Friday, December 5, 2008

Corporate Responsibility Key To Future Success

The press release appended below from NZ Post made me fume.

NZ Post CE, Mr Allen said the company had long recognised it is not enough operate merely as a profitable business and is ramping up corporate responsibility and climate change programmes - Please!

There is an increasing socialist idealism that is creeping into business culture that is championing the concept of corporate social responsibility. This deserves to be challenged. Our schools seem to be aiding this fashionable trend of promoting triple bottom line accounting where social and environmental responsibility is promoted above financial bottom line objectives.

It seems that political correctness has taken precedence over core business principals. The first duty of a business is to its shareholders and employees is to make a profit. The old-fashioned, one-dimensional financial bottom line must always take precedence. The failure to do so has its own serious social consequences.

Business is the wealth-creating institution of society. Its prime “social” role is to meet consumers' needs in the most efficient manner, and this is how capitalism has raised living standards to the level we enjoy today.

Speaking as a forced shareholder in NZ Post, I suggest that Mr Allen start focusing on economic sustainability instead of transforming the company into a new age social adjunct.

5 December 2008
Press Release: New Zealand Post


Ethical behaviour and business sustainability through planned corporate responsibility programmes are essential to future business success, New Zealand Post Group Chief Executive John Allen said today.

Commenting on the Ethical Governance category award to New Zealand Post Group at last night’s 2008 Deloitte/Management Top 200 awards, Mr Allen said the company had long recognised it is not enough operate merely as a profitable business.

Last year the company further strengthened its corporate responsibility programme. In addition to providing a direct response to climate change, it has established benchmarks for its broader corporate responsibility practices and is working to enhance transparency and public engagement about the Group’s activities.

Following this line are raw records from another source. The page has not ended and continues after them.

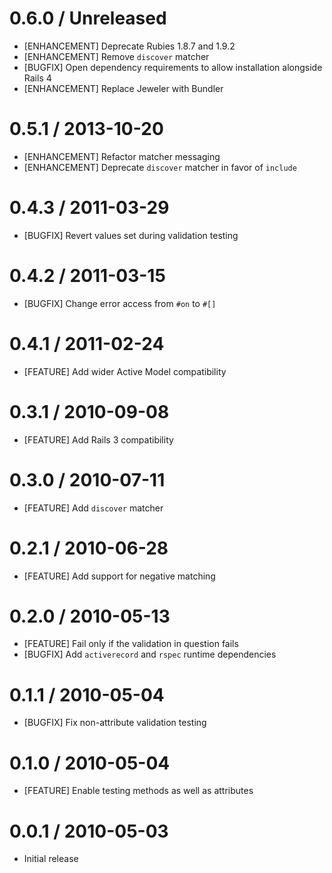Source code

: # 0.6.0 / Unreleased

* [ENHANCEMENT] Deprecate Rubies 1.8.7 and 1.9.2
* [ENHANCEMENT] Remove `discover` matcher
* [BUGFIX] Open dependency requirements to allow installation alongside Rails 4
* [ENHANCEMENT] Replace Jeweler with Bundler

# 0.5.1 / 2013-10-20

* [ENHANCEMENT] Refactor matcher messaging
* [ENHANCEMENT] Deprecate `discover` matcher in favor of `include`

# 0.4.3 / 2011-03-29

* [BUGFIX] Revert values set during validation testing

# 0.4.2 / 2011-03-15

* [BUGFIX] Change error access from `#on` to `#[]`

# 0.4.1 / 2011-02-24

* [FEATURE] Add wider Active Model compatibility

# 0.3.1 / 2010-09-08

* [FEATURE] Add Rails 3 compatibility

# 0.3.0 / 2010-07-11

* [FEATURE] Add `discover` matcher

# 0.2.1 / 2010-06-28

* [FEATURE] Add support for negative matching

# 0.2.0 / 2010-05-13

* [FEATURE] Fail only if the validation in question fails
* [BUGFIX] Add `activerecord` and `rspec` runtime dependencies

# 0.1.1 / 2010-05-04

* [BUGFIX] Fix non-attribute validation testing

# 0.1.0 / 2010-05-04

* [FEATURE] Enable testing methods as well as attributes

# 0.0.1 / 2010-05-03

* Initial release
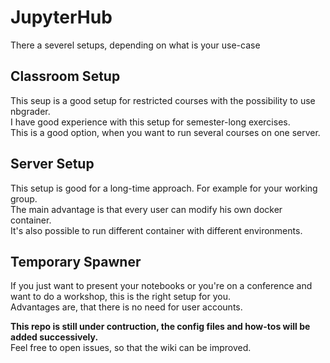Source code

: # JupyterHub
There a severel setups, depending on what is your use-case
## Classroom Setup
This seup is a good setup for restricted courses with the possibility to use nbgrader.  
I have good experience with this setup for semester-long exercises.  
This is a good option, when you want to run several courses on one server.   
## Server Setup
This setup is good for a long-time approach. For example for your working group.  
The main advantage is that every user can modify his own docker container.  
It's also possible to run different container with different environments.   
## Temporary Spawner
If you just want to present your notebooks or you're on a conference and want to do a workshop, this is the right setup for you.  
Advantages are, that there is no need for user accounts.  

**This repo is still under contruction, the config files and how-tos will be added successively.**  
Feel free to open issues, so that the wiki can be improved.  
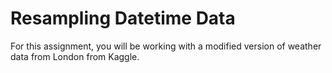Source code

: # Resampling Datetime Data
 For this assignment, you will be working with a modified version of weather data from London from Kaggle.
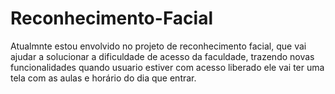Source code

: # Reconhecimento-Facial
Atualmnte estou envolvido no projeto de reconhecimento facial, que vai ajudar a solucionar a dificuldade de acesso da faculdade, trazendo novas funcionalidades quando usuario estiver com acesso liberado ele vai ter uma tela com as aulas e horário do dia que entrar.

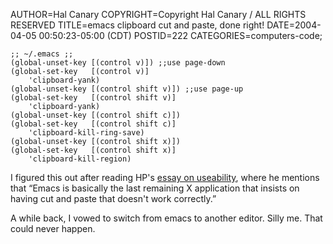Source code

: AUTHOR=Hal Canary
COPYRIGHT=Copyright Hal Canary / ALL RIGHTS RESERVED
TITLE=emacs clipboard cut and paste, done right!
DATE=2004-04-05 00:50:23-05:00 (CDT)
POSTID=222
CATEGORIES=computers-code;

    
    ;; ~/.emacs ;;
    (global-unset-key [(control v)]) ;;use page-down
    (global-set-key   [(control v)]
        'clipboard-yank)
    (global-unset-key [(control shift v)]) ;;use page-up
    (global-set-key   [(control shift v)]
        'clipboard-yank)
    (global-unset-key [(control shift c)])
    (global-set-key   [(control shift c)]
        'clipboard-kill-ring-save)
    (global-unset-key [(control shift x)])
    (global-set-key   [(control shift x)]
        'clipboard-kill-region)
    

I figured this out after reading HP's [essay on useability](http://ometer.com/free-software-ui.html), where he mentions that “Emacs is basically the last remaining X application that insists on having cut and paste that doesn't work correctly.”

A while back, I vowed to switch from emacs to another editor. Silly me. That could never happen.
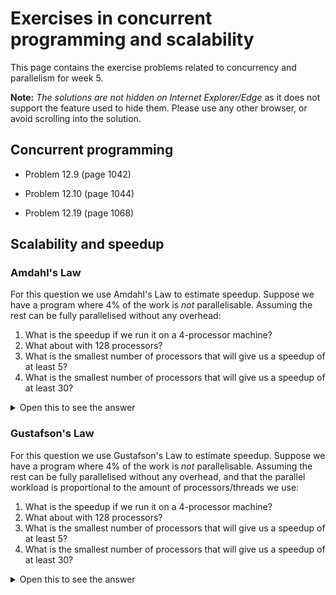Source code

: # Exercises in concurrent programming and scalability

This page contains the exercise problems related to concurrency and
parallelism for week 5.

**Note:** _The solutions are not hidden on Internet Explorer/Edge_ as
it does not support the feature used to hide them. Please use any
other browser, or avoid scrolling into the solution.

## Concurrent programming

* Problem 12.9 (page 1042)

* Problem 12.10 (page 1044)

* Problem 12.19 (page 1068)

## Scalability and speedup

### Amdahl's Law

For this question we use Amdahl's Law to estimate speedup.  Suppose we
have a program where 4% of the work is *not* parallelisable.  Assuming
the rest can be fully parallelised without any overhead:

1. What is the speedup if we run it on a 4-processor machine?
2. What about with 128 processors?
3. What is the smallest number of processors that will give us a speedup of at least 5?
4. What is the smallest number of processors that will give us a speedup of at least 30?

<details>
  <summary>Open this to see the answer</summary>

Since 4% is not parallelisable, *p=0.96*, which gives us *S(N) =
1/(1-0.96+(0.96/N))*.

1. *S(4) = 1 / (1-0.96+(0.96/4)) = 3.57*

2. *S(128) = 1 / (1-0.96+(0.96/128)) = 21.05*

3. *S(N) = 5*.  Solving for *N*, we get *N=6*.

4. Since the limit of *S(N)* is *25* as *N* goes to infinity, we
   cannot ever get a speedup of at least 30 with this program.

</details>

### Gustafson's Law

For this question we use Gustafson's Law to estimate speedup.  Suppose
we have a program where 4% of the work is *not* parallelisable.
Assuming the rest can be fully parallelised without any overhead, and
that the parallel workload is proportional to the amount of
processors/threads we use:

1. What is the speedup if we run it on a 4-processor machine?
2. What about with 128 processors?
3. What is the smallest number of processors that will give us a speedup of at least 5?
4. What is the smallest number of processors that will give us a speedup of at least 30?

<details>
  <summary>Open this to see the answer</summary>

Since 4% is not parallelisable, *s=0.04*, which gives us *S(N) =
N + (1-N) * 0.04*.

1. *S(4) = 3.88*

2. *S(128) = = 122.92*

3. *S(N) = 5*.  Solving for *N*, we get *N=31/6*, and since we cannot
   have a fractional number of processors, we round up to *N=6*.

4. *S(N) = 30*.  Solving for *N*, we get *N=749/24*, which we round up
   to *N=32*.

</details>
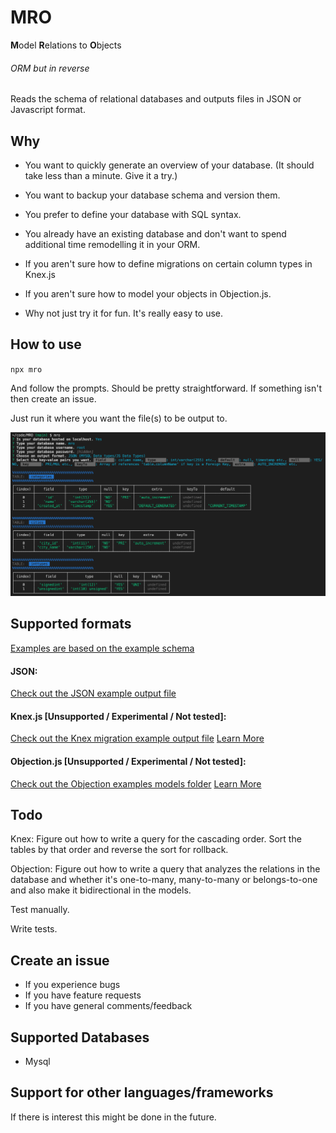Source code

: # MRO

**M**odel **R**elations to **O**bjects

###### ORM but in reverse

Reads the schema of relational databases and outputs files in JSON or Javascript format. 

## Why

- You want to quickly generate an overview of your database. (It should take less than a minute. Give it a try.)

- You want to backup your database schema and version them.

- You prefer to define your database with SQL syntax. 

- You already have an existing database and don't want to spend additional time remodelling it in your ORM.

- If you aren't sure how to define migrations on certain column types in Knex.js

- If you aren't sure how to model your objects in Objection.js.

- Why not just try it for fun. It's really easy to use. 

## How to use

`npx mro`

And follow the prompts. Should be pretty straightforward. If something isn't then create an issue. 

Just run it where you want the file(s) to be output to. 

![Cli Example](./examples/cli_example.png)

## Supported formats

[Examples are based on the example schema](/examples/example_schema.sql)

#### JSON:

[Check out the JSON example output file](/examples/jsonschema.json)

#### Knex.js [Unsupported / Experimental / Not tested]: 

[Check out the Knex migration example output file](/examples/20210809039554_mro_migration.js) 
[Learn More](http://knexjs.org/#Migrations-API)

#### Objection.js [Unsupported / Experimental / Not tested]: 

[Check out the Objection examples models folder](/examples/objection_models) 
[Learn More](https://vincit.github.io/objection.js/guide/models.html#examples)


## Todo

Knex: Figure out how to write a query for the cascading order. Sort the tables by that order and reverse the sort for rollback. 

Objection: Figure out how to write a query that analyzes the relations in the database and whether it's one-to-many, many-to-many or belongs-to-one and also make it bidirectional in the models.

Test manually.

Write tests.


## Create an issue

- If you experience bugs
- If you have feature requests 
- If you have general comments/feedback 

## Supported Databases

- Mysql

## Support for other languages/frameworks

If there is interest this might be done in the future.
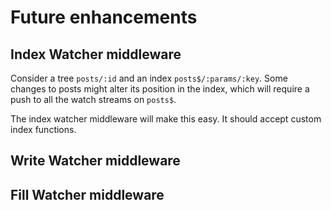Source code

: 
# Future enhancements

## Index Watcher middleware

Consider a tree `posts/:id` and an index `posts$/:params/:key`. Some changes to posts might alter its position in the index, which will require a push to all the watch streams on `posts$`.

The index watcher middleware will make this easy. It should accept custom index functions.

## Write Watcher middleware

## Fill Watcher middleware
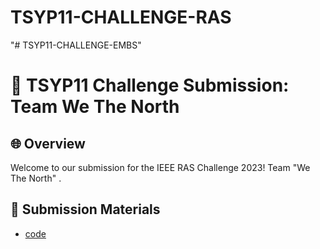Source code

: # TSYP11-CHALLENGE-RAS
"# TSYP11-CHALLENGE-EMBS" 

# 🚀 TSYP11 Challenge Submission: Team We The North

## 🌐 Overview

Welcome to our submission for the IEEE RAS Challenge 2023! Team "We The North" . 


## 📁 Submission Materials
- [code](#) 
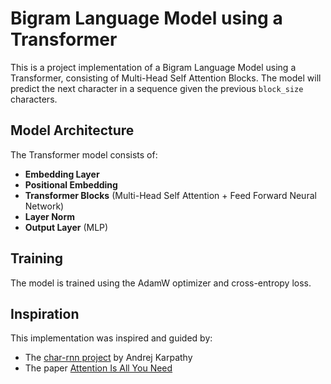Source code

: # Bigram Language Model using a Transformer

This is a project implementation of a Bigram Language Model using a Transformer, consisting of Multi-Head Self Attention Blocks. The model will predict the next character in a sequence given the previous `block_size` characters.

## Model Architecture

The Transformer model consists of:
- **Embedding Layer**
- **Positional Embedding**
- **Transformer Blocks** (Multi-Head Self Attention + Feed Forward Neural Network)
- **Layer Norm**
- **Output Layer** (MLP)

## Training

The model is trained using the AdamW optimizer and cross-entropy loss.

## Inspiration

This implementation was inspired and guided by:
- The [char-rnn project](https://github.com/karpathy/char-rnn) by Andrej Karpathy
- The paper [Attention Is All You Need](https://arxiv.org/abs/1706.03762)
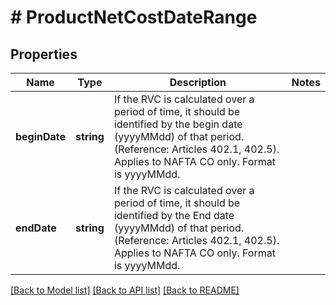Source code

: # # ProductNetCostDateRange

## Properties

Name | Type | Description | Notes
------------ | ------------- | ------------- | -------------
**beginDate** | **string** | If the RVC is calculated over a period of time, it should be identified by the begin date (yyyyMMdd) of that period. (Reference: Articles 402.1, 402.5).  Applies to NAFTA CO only. Format is yyyyMMdd. |
**endDate** | **string** | If the RVC is calculated over a period of time, it should be identified by the End date (yyyyMMdd) of that period. (Reference: Articles 402.1, 402.5).  Applies to NAFTA CO only. Format is yyyyMMdd. |

[[Back to Model list]](../../README.md#models) [[Back to API list]](../../README.md#endpoints) [[Back to README]](../../README.md)
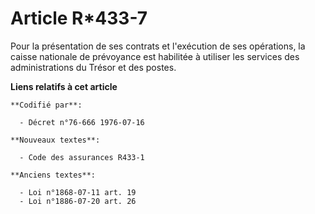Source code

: # Article R*433-7

Pour la présentation de ses contrats et l'exécution de ses opérations, la caisse nationale de prévoyance est habilitée à
utiliser les services des administrations du Trésor et des postes.

**Liens relatifs à cet article**

	**Codifié par**:

	  - Décret n°76-666 1976-07-16

	**Nouveaux textes**:

	  - Code des assurances R433-1

	**Anciens textes**:

	  - Loi n°1868-07-11 art. 19
	  - Loi n°1886-07-20 art. 26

“As a State owned enterprise, we are required to be as profitable and efficient as a comparable privately owned business,” said Mr Allen. “We are demonstrably meeting our commercial obligations, with our financial performance in recent years reflecting a planned strategy of growth and diversification – including the establishment of Kiwibank and joint venture courier operations in New Zealand and Australia.

“But operating profitably is not sufficient. We must also be a good employer, and we must exhibit a sense of social responsibility for the communities in which we operate. For New Zealand Post Group, our communities are in every corner of New Zealand.

“Business sustainability for New Zealand Post Group is therefore underpinned by these two important factors: Providing a good rate of return to our shareholders – the Government, and therefore all New Zealanders – and an unqualified commitment to our social obligations through an integrated corporate responsibility programme that frames our community, environment, workplace and marketplace practices.

Mr Allen said last night’s award was a tribute everyone in the New Zealand Post Group – “but we are aware that our work in this area is continually evolving and that there is always room to improve. The challenge for us, and for all companies, is not just to keep pace with changing community expectations, but to anticipate society’s needs and keep ahead of them.”

Mr Allen also congratulated Kiwibank Chief Executive Sam Knowles and the minority-owned associate company, Datacom Limited, for being nominated in, respectively, the Executive of the Year and Company of the Year categories.

“Overall, it is very pleasing to see the leadership, performance and sustainability across the New Zealand Post Group being recognised by the wider business community,” he said.